Friday, 5 February 2016

Drains and meadows

I mapper jumped into mapping the rural areas of East Yorkshire more than a year ago but, sadly, seems to have stopped. This mapper has added farmland and woods in much more detail than anything before and has drawn the outlines of lots of buildings in villages too. There are a couple of things that I've decided to change in any areas that I take a look at now. That is meadows and drains.

Meadows are a special thing in Britain, with most having disappeared. They are not just areas of grassland but a very specific kind of management, involving no fertiliser, a careful cutting of the grass for hay more than once a year and some animal grazing, but not all year round. The timing of the hay cuts allows wild flowers to flourish as they have time to set seed before they are cut down. This makes a beautiful landscape that has all but vanished from the English countryside. The mapper has made the mistake that almost any green field in the aerial imagery is a meadow, so I'm checking as best I can on the ground and changing it to farmland unless it really is a meadow. The farmland is drawn with each field outlined which means I can try to add hedges when I see them. This too improves the quality of the rural mapping.

The other problem is that every field-side ditch has been mapped as a drain. This is further worsened by another mapper doing the same thing in Holderness, the flat land to the east of Hull. There are some waterways I would call a drain there, but most are ditches in my view. A ride out doesn't cover much ground to correct this and imagery is ambiguous at best. So there's lots to check and much will change.

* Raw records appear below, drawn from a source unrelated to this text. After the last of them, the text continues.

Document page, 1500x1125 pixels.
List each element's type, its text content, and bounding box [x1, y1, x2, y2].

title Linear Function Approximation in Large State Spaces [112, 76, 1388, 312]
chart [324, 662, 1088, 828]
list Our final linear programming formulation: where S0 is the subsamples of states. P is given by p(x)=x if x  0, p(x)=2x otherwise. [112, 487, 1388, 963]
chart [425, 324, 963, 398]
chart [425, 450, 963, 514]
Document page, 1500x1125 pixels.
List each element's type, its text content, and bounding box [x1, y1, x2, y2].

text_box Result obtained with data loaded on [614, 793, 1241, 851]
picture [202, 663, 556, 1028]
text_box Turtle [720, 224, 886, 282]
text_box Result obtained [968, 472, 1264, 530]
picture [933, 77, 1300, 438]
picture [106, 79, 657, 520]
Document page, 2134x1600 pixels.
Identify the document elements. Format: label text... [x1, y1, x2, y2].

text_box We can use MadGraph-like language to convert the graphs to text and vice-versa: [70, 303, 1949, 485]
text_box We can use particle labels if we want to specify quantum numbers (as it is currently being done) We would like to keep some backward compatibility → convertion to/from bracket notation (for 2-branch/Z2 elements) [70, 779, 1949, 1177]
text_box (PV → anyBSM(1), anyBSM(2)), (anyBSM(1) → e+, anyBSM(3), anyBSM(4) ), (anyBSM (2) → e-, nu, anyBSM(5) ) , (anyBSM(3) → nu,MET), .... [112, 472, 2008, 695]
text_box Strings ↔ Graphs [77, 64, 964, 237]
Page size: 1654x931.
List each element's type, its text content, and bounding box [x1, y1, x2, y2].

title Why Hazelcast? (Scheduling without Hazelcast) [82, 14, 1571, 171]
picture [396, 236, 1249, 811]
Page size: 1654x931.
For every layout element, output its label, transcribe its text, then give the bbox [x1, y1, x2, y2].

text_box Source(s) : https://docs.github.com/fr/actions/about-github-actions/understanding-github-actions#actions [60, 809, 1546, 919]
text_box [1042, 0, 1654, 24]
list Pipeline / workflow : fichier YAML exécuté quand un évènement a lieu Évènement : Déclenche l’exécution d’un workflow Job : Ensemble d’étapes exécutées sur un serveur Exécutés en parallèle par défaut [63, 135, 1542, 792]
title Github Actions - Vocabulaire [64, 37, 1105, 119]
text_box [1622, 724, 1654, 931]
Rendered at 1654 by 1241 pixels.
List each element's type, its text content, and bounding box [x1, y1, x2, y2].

The East Riding countryside is a great place to spend time; having an excuse to carefully explore and examine more of it in detail is no bad thing, so I'm not complaining.

Tuesday, 2 February 2016


People meet up in a few areas across Britain drawn together to share views and ideas about OSM. One of these is known as Mappa Mercia, meeting in the old Kingdom of Mercia, roughly the Midlands. They started a quarterly series of projects which encourages people to focus on improving specific areas, such as nature reserves. This quarter it is schools.

People across Britain have taken to the suggestion of checking schools and improving the quality of recording schools. This is a simple idea that will greatly improve the quality of data in OSM, something that the quarterly projects have always aimed at. It's a great idea and something I support.

There is a list of UK schools available as open data which Robert has used to show a map of how well the schools in the list are represented in OSM. It uses postcode areas as that is how the open data is structured. This is a very good indicator of areas that still need work.

This is all useful, but then I think the project took a wrong turn. People were encouraged to add a hashtag to changeset comments. This has then been used to produce a list of people who have contributed the most changes to the project. I don't like this. OSM is not a competition and turning it into one encourages edits just to climb the list (I'm not accusing anyone of that, just that the pressure is created). We have seen that with the list of anomalies published between OS Locator road names and OSM road names. To push an area up the list people just use the OS Locator names without checking. I know that OS Locator contains errors and there is a mechanism to record these, but many areas have very few recorded errors, so erroneous OS data is now in OSM.

I like the idea of focussing on improving specific things in OSM. It should encourage surveying. I would prefer it is not be seen as a competition.